It is no secret that marketing is a large part of politics. Pundits, politicians, and even grassroots activists are in many respects as skilled as Coke, Pepsi, Wal-Mart, and Apple at selling their products to their consumers. It just so happens that in politics, the products are ideas and votes, and the consumers are the voting public. The principles, however, are not much different than those that large corporations use to hawk soft drinks and electronic gadgets. A whole book could be written about political marketing, from the use of pollsters, statistics, television ads, meet-and-greets, and all the other techniques that are used to sell the political product. In fact, I'm sure whole books have been written on that topic. I don't plan on writing a book; rather, I am going to focus on a peculiar yet often used marketing technique, the political 'buzz word'.
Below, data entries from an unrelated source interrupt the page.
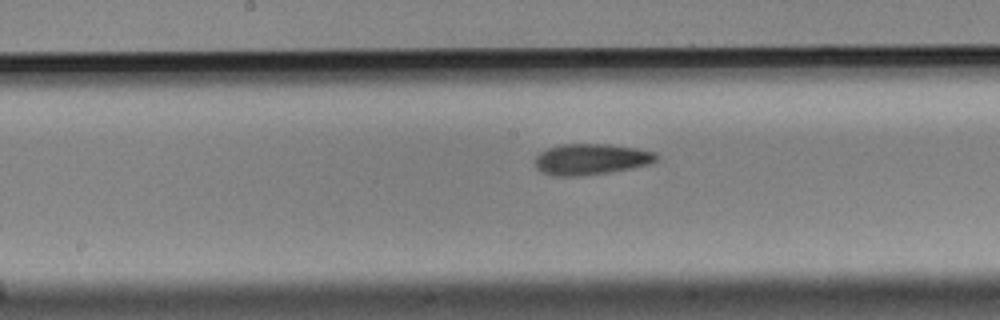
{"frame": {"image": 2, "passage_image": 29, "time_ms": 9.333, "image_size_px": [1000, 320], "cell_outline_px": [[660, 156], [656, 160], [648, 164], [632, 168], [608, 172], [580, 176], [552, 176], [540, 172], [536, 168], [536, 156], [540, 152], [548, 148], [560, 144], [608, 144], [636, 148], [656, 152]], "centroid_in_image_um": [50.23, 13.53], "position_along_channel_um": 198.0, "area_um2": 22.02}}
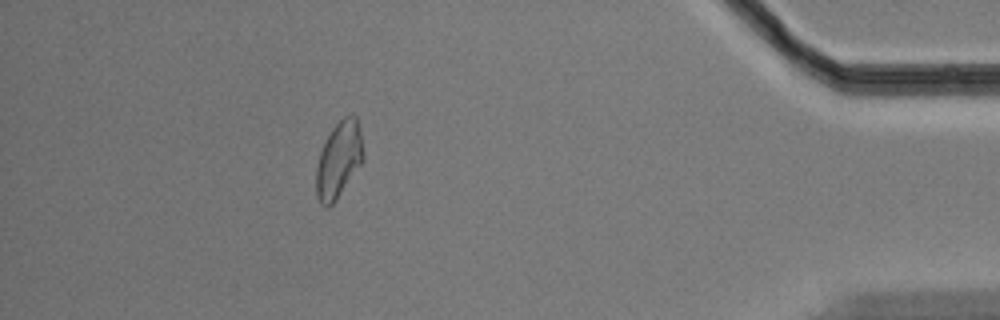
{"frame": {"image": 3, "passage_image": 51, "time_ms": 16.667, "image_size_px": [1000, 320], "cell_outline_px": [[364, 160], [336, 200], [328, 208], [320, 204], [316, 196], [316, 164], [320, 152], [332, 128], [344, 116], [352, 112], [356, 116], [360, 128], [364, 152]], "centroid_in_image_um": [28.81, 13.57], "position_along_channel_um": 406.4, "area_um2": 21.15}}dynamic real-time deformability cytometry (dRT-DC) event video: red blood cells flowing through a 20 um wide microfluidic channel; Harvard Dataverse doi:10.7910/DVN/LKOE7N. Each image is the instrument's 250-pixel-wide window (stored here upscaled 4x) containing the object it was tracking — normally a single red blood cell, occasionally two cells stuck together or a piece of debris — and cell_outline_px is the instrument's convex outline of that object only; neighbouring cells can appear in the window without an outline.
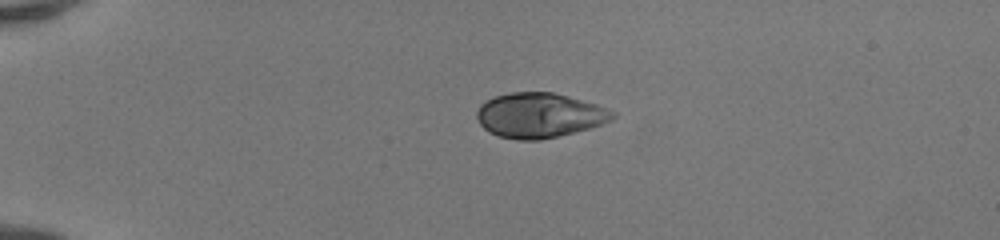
{"species": "human", "species_latin": "Homo sapiens", "temperature_condition": "room temperature", "stored_images_in_passage": 38, "camera_frame_rate_fps": 3000, "um_per_image_px": 0.085, "donor": {"sex": "female"}, "frame": {"image": 1, "passage_image": 1, "time_ms": 0.0, "image_size_px": [1000, 240], "cell_outline_px": [[616, 116], [612, 120], [588, 128], [540, 140], [516, 140], [500, 136], [488, 132], [476, 120], [476, 112], [480, 104], [484, 100], [508, 92], [552, 92], [568, 96], [596, 104], [608, 108], [616, 112]], "centroid_in_image_um": [45.81, 9.79], "position_along_channel_um": 39.2, "area_um2": 35.55}}
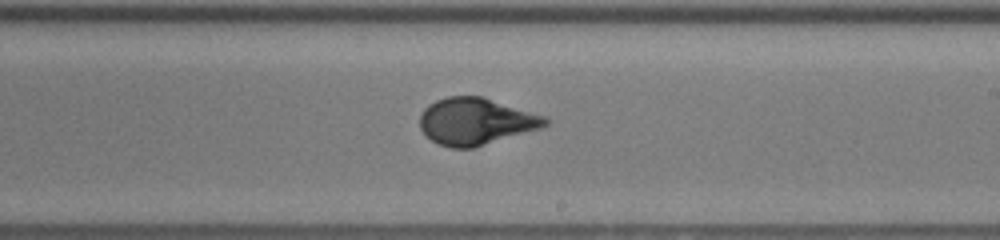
{"frame": {"image": 2, "passage_image": 20, "time_ms": 6.333, "image_size_px": [1000, 240], "cell_outline_px": [[548, 124], [540, 128], [472, 148], [452, 148], [440, 144], [432, 140], [420, 128], [420, 116], [424, 108], [428, 104], [436, 100], [448, 96], [484, 96], [544, 116], [548, 120]], "centroid_in_image_um": [40.42, 10.3], "position_along_channel_um": 248.6, "area_um2": 33.93}}
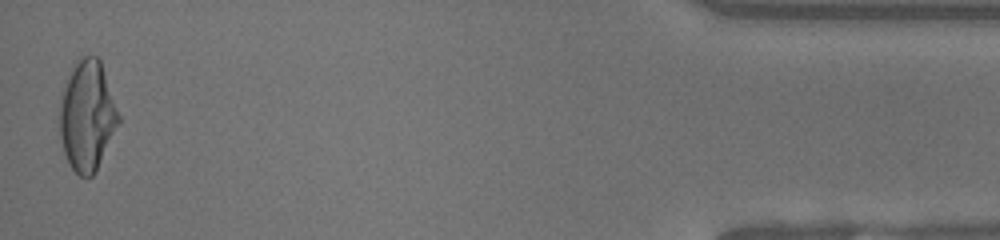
{"frame": {"image": 3, "passage_image": 38, "time_ms": 12.333, "image_size_px": [1000, 240], "cell_outline_px": [[120, 124], [92, 176], [80, 176], [68, 164], [64, 152], [60, 136], [60, 100], [64, 88], [72, 68], [76, 60], [80, 56], [96, 56], [100, 60], [120, 116]], "centroid_in_image_um": [7.42, 9.84], "position_along_channel_um": 427.8, "area_um2": 37.45}, "authors_computed_cell_mechanics": {"area_um2": 34.3332, "velocity_mm_per_s": 4.194, "shape_relaxation_time_tau1_ms": 5.4971, "shape_relaxation_time_tau2_ms": null, "deformation_change_tau1": 0.2491, "deformation_change_tau2": null}}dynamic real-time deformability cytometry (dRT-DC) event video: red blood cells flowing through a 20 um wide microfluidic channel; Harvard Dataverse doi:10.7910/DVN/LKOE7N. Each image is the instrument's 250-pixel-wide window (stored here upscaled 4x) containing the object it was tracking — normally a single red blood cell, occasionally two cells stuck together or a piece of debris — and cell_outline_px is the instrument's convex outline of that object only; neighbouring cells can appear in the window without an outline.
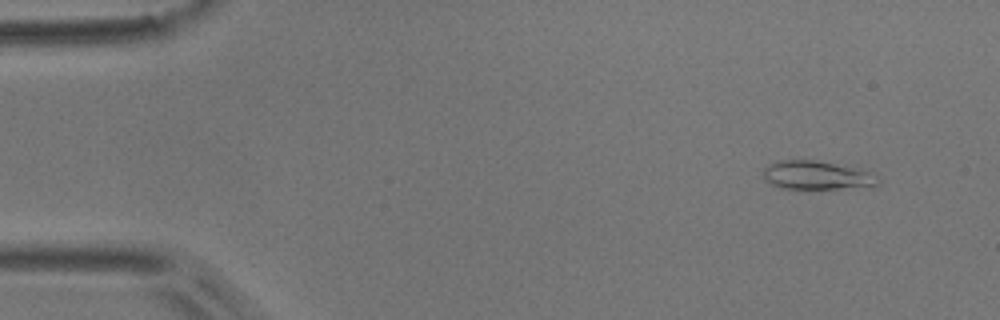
{"species": "common noctule bat (a hibernating species)", "species_latin": "Nyctalus noctula", "temperature_condition": "room temperature", "stored_images_in_passage": 5, "camera_frame_rate_fps": 3000, "um_per_image_px": 0.085, "animal": {"sex": "male", "body_mass_g": 17.9}, "frame": {"image": 1, "passage_image": 1, "time_ms": 0.0, "image_size_px": [1000, 320], "cell_outline_px": [[880, 184], [876, 188], [780, 188], [764, 180], [764, 168], [768, 164], [780, 160], [816, 160], [856, 168], [868, 172], [880, 180]], "centroid_in_image_um": [69.46, 14.91], "position_along_channel_um": 15.5, "area_um2": 19.19}}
Like advertising battles between competing companies, there is a constant buzz word battle in politics to see who can get their own buzz words to catch on. And like commercials, buzz words themselves are usually catchy, but trite; they are the skydivers in the soft drink commercial, or the random sight-gag in the car commercial―none of them have anything whatsoever to do with the product they are selling. But they work.
In the 1980s and '90s, Republicans successfully used the term 'tax and spend' against Democrats. The words themselves are silly―anyone joining the government taxes and spends. In fact, if a government does absolutely nothing else, it will do two things―collect revenue via taxes, and spend that money on government functions and services. Whether Republican or Democrat, anyone attempting to join the government is going to tax and spend. Certainly, some parties and candidates can be in favor of taxing more or taxing less, or spending more or spending less. But the buzz-word is an all-or-nothing: the Democrats tax and spend, the Republicans don't. Clearly, that is not, nor will it ever be, the case. Both parties tax and spend. They have to. The real issue is how much, and who, we tax, and on what we spend the money. It is not whether to tax and spend at all. The government does both, and always will. But the buzz word worked to frame the debate in the context of 'these guys will take your money, and these guys won't', and it worked well.
When I was in college, the campus was awash with buzz words from political activists who were fond of fighting for 'peace and justice', or 'social justice', or who liked to admonish people for not being more 'socially conscious'. Generally, all of those terms only fit within a narrow set of beliefs - usually having to do opposing the death penalty and the war in Iraq, hating Wal-Mart, or blaming the United States for AIDS. Regardless whether or not you agree with those particular stances, they are neither here nor there on justice. I am sure if you took a survey with the question, "Do you believe there should be justice?" a consensus would emerge rather quickly: almost everyone is in favor of justice. Death penalty advocates and opponents alike are in favor of justice. Wal-Mart protestors and Wal-Mart shoppers both love justice. Saddam Hussein and George W. Bush could have gotten together and agreed―justice is good! But being for or against justice doesn't have much to do with the death penalty, or Wal-Mart, or the war in Iraq. Our individual interpretations of the word 'justice' are certainly relevant. But then, I have never seen someone with a sign demanding "policies that conform to our personal opinions on the definition of social justice." It just doesn't have that ring to it.
Ditto for being 'socially conscious'. Granted, there are people who could be fairly labeled as 'unconscious' on political issues. But having a well-reasoned argument in support of, say, the death penalty isn't any less socially 'conscious' than being against the death penalty. Consciousness simply means being aware―it doesn't require a specific view. Yet, as a political buzz word, 'socially conscious' is almost never used in this manner. It has one main implication―if you agree with certain views, you are socially conscious. If you hold opposing views, your level of cognition is, well, somewhere between a person in a coma, and a corpse.
I'm not attempting to ridicule any of the specific views I talked about here: the war in Iraq, Democrats versus Republicans, or anything else. The debates themselves are perfectly valid. I merely want to highlight a few examples of how buzz words are used to frame the debate around these issues. The fact is, most people believe in justice, or freedom, or liberty, or whatever other broad-minded phrase we couch our beliefs in. All governments tax and spend, and few people are against either choice or life. But people do support or oppose the death penalty. There are debates about the the Iraq War. There are movements for and against legalized abortion.
So what's my point? My point to those who use buzz words is, as Missourians might say, 'show me'. Don't hide behind meaningless phrases that cloud the real issues. Tell me why the death penalty is so bad, or what we should spend our money on and why. For everyone else, look and listen next time you hear a political debate―are the politicians, pundits, or activists really talking about the issue at hand, or are they just showing you the equivalent of a bikini-babe in a beer commercial?
Don't get me wrong: personally, I love women in bikinis. But they don't have much to do with what beer I drink.